> [Activity]: This task calls for copying every line of the records that includes the word "back".

___ Exercise data

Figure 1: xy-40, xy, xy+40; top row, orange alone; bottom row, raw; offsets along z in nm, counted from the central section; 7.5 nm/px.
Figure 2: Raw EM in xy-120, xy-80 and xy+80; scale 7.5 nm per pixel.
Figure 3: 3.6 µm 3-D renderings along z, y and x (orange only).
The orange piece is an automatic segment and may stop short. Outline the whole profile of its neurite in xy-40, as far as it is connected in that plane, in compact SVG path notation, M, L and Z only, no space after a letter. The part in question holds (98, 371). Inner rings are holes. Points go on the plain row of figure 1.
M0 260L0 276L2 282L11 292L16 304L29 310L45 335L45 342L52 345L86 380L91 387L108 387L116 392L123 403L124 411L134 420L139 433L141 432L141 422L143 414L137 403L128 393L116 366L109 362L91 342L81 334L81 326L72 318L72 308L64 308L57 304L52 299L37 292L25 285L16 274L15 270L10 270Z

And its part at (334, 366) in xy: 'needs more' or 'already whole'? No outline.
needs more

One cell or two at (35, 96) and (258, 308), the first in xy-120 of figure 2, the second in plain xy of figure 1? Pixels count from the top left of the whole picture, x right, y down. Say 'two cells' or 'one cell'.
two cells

______
___ Exercise data

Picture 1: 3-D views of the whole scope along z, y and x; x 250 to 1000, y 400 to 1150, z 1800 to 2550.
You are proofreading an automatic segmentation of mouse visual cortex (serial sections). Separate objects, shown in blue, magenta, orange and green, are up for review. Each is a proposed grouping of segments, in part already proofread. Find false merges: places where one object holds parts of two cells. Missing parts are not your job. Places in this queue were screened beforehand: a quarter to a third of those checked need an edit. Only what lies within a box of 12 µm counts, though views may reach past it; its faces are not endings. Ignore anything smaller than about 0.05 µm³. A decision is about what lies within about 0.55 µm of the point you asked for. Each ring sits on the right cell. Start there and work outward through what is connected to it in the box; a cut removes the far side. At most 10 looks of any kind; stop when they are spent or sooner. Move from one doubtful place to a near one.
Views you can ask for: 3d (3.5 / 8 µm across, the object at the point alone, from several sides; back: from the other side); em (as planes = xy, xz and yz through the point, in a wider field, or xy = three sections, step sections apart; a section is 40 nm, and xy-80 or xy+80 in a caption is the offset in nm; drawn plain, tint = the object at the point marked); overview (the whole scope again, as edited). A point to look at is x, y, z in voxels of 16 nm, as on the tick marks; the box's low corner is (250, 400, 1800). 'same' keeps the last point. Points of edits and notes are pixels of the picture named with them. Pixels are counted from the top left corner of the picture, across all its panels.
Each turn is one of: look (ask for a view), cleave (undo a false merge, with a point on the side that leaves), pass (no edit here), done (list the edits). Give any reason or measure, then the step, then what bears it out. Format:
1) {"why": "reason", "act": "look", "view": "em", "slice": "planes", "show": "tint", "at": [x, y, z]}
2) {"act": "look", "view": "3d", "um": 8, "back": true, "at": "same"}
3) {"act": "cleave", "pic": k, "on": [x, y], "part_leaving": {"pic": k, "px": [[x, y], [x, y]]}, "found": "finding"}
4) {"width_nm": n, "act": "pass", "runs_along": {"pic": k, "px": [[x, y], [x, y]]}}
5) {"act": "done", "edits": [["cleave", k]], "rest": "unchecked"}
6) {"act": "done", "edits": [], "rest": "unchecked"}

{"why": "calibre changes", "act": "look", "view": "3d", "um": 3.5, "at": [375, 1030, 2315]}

______

> [The answer]:
Views you can ask for: 3d (3.5 / 8 µm across, the object at the point alone, from several sides; back: from the other side); em (as planes = xy, xz and yz through the point, in a wider field, or xy = three sections, step sections apart; a section is 40 nm, and xy-80 or xy+80 in a caption is the offset in nm; drawn plain, tint = the object at the point marked); overview (the whole scope again, as edited). A point to look at is x, y, z in voxels of 16 nm, as on the tick marks; the box's low corner is (250, 400, 1800). 'same' keeps the last point. Points of edits and notes are pixels of the picture named with them. Pixels are counted from the top left corner of the picture, across all its panels.
2) {"act": "look", "view": "3d", "um": 8, "back": true, "at": "same"}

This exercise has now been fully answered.